▶ HOW TO COMPLETE THIS TASK
Whenever a line below includes the string "Example", show it.

----

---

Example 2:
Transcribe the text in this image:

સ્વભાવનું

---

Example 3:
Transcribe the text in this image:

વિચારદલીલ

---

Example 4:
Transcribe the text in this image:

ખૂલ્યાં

----

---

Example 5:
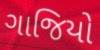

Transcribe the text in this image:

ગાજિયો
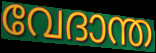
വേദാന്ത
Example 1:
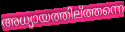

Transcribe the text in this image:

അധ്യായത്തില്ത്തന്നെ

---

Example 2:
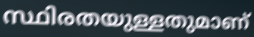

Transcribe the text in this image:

----

▶ COMPLETED EXERCISE
Example 2:
Example 3:
Example 4:
Example 5:
Example 1:
Example 2:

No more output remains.